At first I was confused by those nasty comments because a 5 year old doesn't really understand these things. Yes, you read that correctly, the nastiness started (at least outside of home) when I was five. The kicker? It was my teacher who started it off.
In fact over the years it has always been the adults in my life that have begun the fat hating dialogue. In grade six I was actually detained during recesses because I refused to run around the school during the morning runs. When I explained that I didn't adequately know how - I have this strange compulsion to hold my breath when I run - I was laughed at and had another five minutes added to my "detention". Needless to say this began the Age of Acute Anxiety and resulted in increased migraines. Good times man, good times.
I'll spare you the rest of my experiences as I'm sure you get the idea.
The people who should have been supporting me, comforting me and encouraging me to be myself were lost somewhere in the wake of fat hate. The voices that were loudest and most repetitive had centre stage and they did so for a very, very long time.
I became introverted, shy and always the first to apologise. I learnt how to minimise my presence and effectively render myself invisible. My self esteem and self confidence were never developed and I hid behind the wall of silence that so many fat kids (and adults) hide behind.
The rhetoric became so ingrained I started to think it about other people. I would think - never speak - the awful thoughts about others and with that came a double stab to my fragile esteem. How could I, someone who knows how it feels to be bullied, think that awful shit about another person?
This cemented the idea that I was nothing more than an ugly, fat monster.
I held that dark little secret close lest anyone wrest it from me and expose me as the fat fraud that I really was.
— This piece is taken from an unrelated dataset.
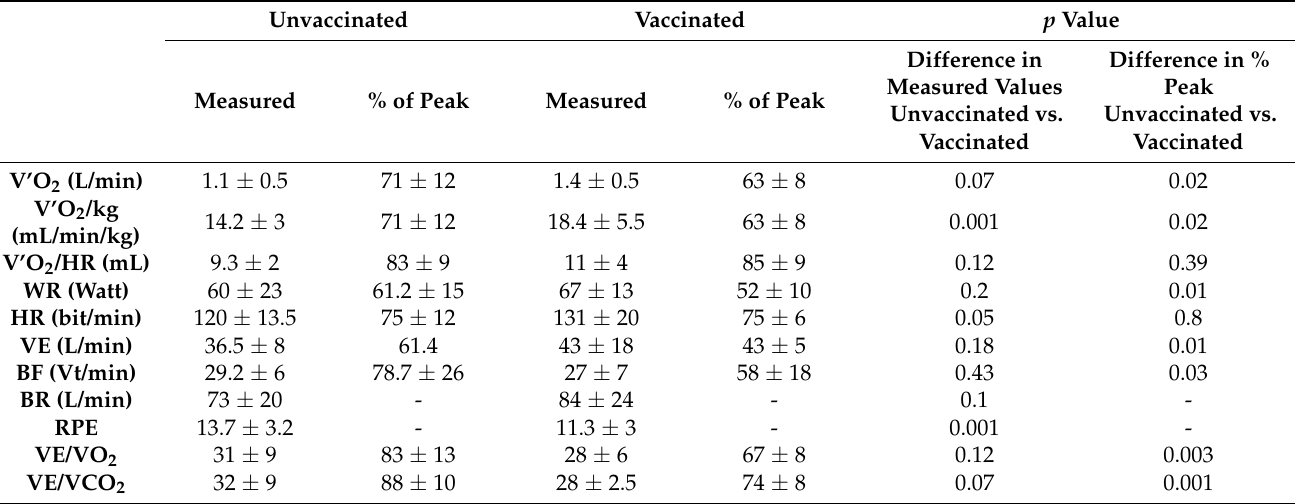
Figure 2. Percentage of predicted value peak V’O 2 ( A ) and ventilation (VE) ( B ). The dashed line represents 80% of the predicted value (* p < 0.05). Table 3 summarizes the cardiopulmonary at the anaerobic threshold (AT). Table 3. Measurements at anaerobic threshold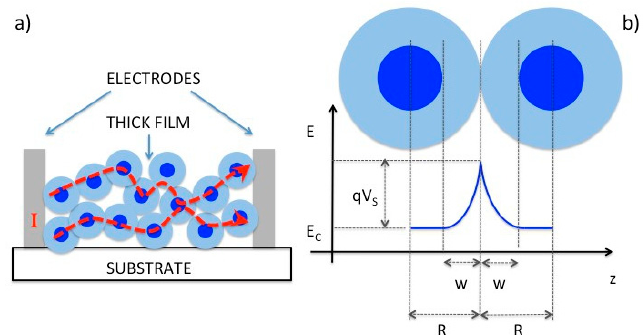
Figure 1. Schematic representation of the structure ( a ) and working principle ( b ) of thick film gas sensors. Reprint from [7].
Many, many years later after one particularly bad hospital admission I was surfing the internet. I was feeling disgusting and fat and monstrous and typed "fat chicks" into google. Lo and behold it brought up this thing called Fat Acceptance. My eyes very nearly popped out of my head. I laughed at first because I thought it was a joke, someone trying to build up fat people's self esteem only to set them up for that moment when of being drenched in pig's blood while wearing the beautiful prom dress you made by hand. Unlike Carrie, I wouldn't have telekinetic powers to unleash my vicious wrath.
Telling myself that even if it was a joke it wouldn't matter because I'm a monster, I clicked on the link. What I found was a blog appropriately named Big Fat Blog and my cynical laughter abruptly stopped. These were real people with real stories and who were really fat. I must be freaking dreaming!
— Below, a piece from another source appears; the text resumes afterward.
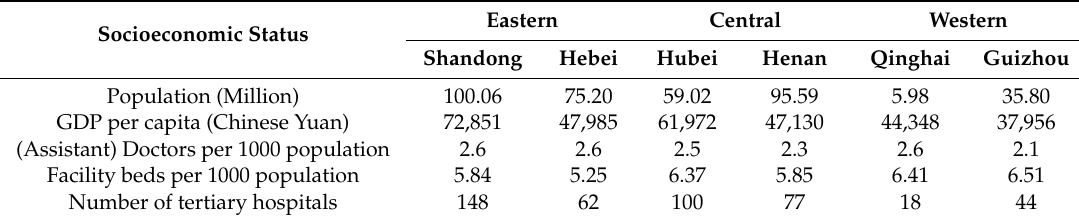
Table 1. Socioeconomic status of sampled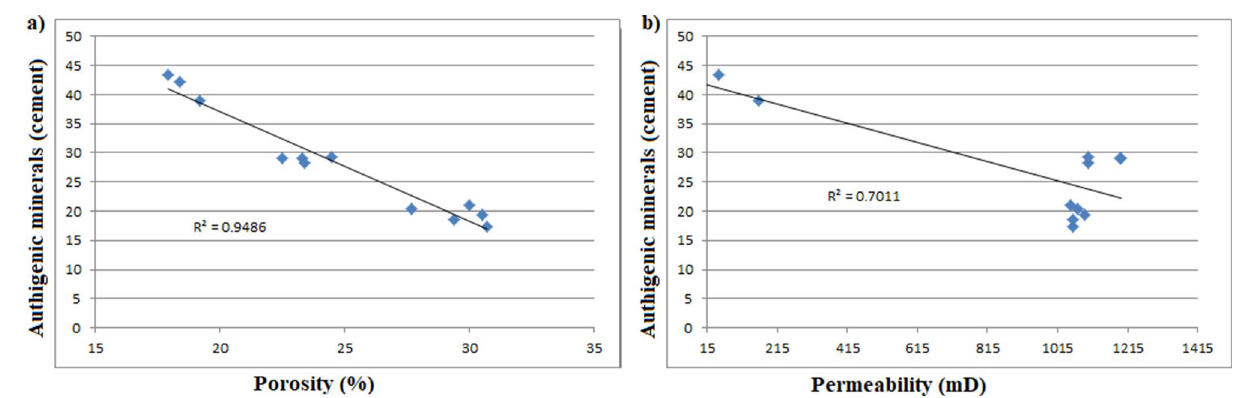
Figure 18. Cross-plots illustrating a good inverse correlation between authigenic mineral cements (including clay matrix) and porosity and permeability. This indicates that the cements are the major concern for the reservoir quality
I joined up and haven't looked back. But it's taken well over a year to even begin to accept myself in a peripheral sense. I know that I'm fat and I don't apologise for that any more nor am I ashamed of myself, but I still think awful thoughts about myself and I still lack any form of confidence. No one said it would be easy!
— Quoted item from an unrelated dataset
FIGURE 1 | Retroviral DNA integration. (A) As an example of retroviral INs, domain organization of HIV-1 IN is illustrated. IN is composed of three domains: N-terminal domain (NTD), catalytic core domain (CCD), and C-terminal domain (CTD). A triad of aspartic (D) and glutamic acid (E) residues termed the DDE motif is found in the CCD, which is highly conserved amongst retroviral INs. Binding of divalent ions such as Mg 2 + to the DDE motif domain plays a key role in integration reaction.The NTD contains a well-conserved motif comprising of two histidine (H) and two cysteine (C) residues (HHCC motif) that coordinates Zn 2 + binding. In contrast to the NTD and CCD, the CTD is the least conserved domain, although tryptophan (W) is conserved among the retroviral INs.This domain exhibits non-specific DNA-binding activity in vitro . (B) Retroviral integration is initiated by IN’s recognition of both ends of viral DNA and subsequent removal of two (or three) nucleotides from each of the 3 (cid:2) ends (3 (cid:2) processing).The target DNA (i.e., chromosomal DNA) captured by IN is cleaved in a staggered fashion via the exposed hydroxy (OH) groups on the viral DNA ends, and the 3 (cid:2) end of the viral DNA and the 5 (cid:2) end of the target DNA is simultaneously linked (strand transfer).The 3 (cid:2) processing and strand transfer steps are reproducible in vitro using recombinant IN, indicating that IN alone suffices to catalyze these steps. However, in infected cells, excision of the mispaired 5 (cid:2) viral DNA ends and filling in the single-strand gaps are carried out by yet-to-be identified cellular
A year and a bit later the #thingsfatpeoplearetold hash tag surfaced, again, on twitter and I found another group of wonderfully real people that I could connect with. Le freaking woot!! I love you guys!!
So I may not be an awesomely confident fat activist, or even a confident fatty, but I'm still a voice to be reckoned with. No one has the authority to abuse me anymore. No one has the right to tell me things about my body. It is my body and I'm damn proud that it works!
Take your fat hate elsewhere.
4 comments:
/hugs and thanks for this.
*squishy hugs* Thank you Erylin for taking the time to read this and comment. And most importantly thank you for the hugs!! Xxx
I think Marianne Kirby said it best when she referred to finding Fat Acceptance is like finally being able to draw breath. That's certainly how it felt for me.
We fight every single day of our lives to just exist. To just live our lives.
It's important to find this space, where people know how we feel, and our voices are heard. And powerful too.
I'm glad you've found this space.
I'm incredibly glad that I've found a space that is accepting of who I am, not based on looks.
Sorry for the late reply, the long weekend came up faster than I anticipated and my time management skills are atrocious!
Thank you for your lovely comment Sleepydumpling!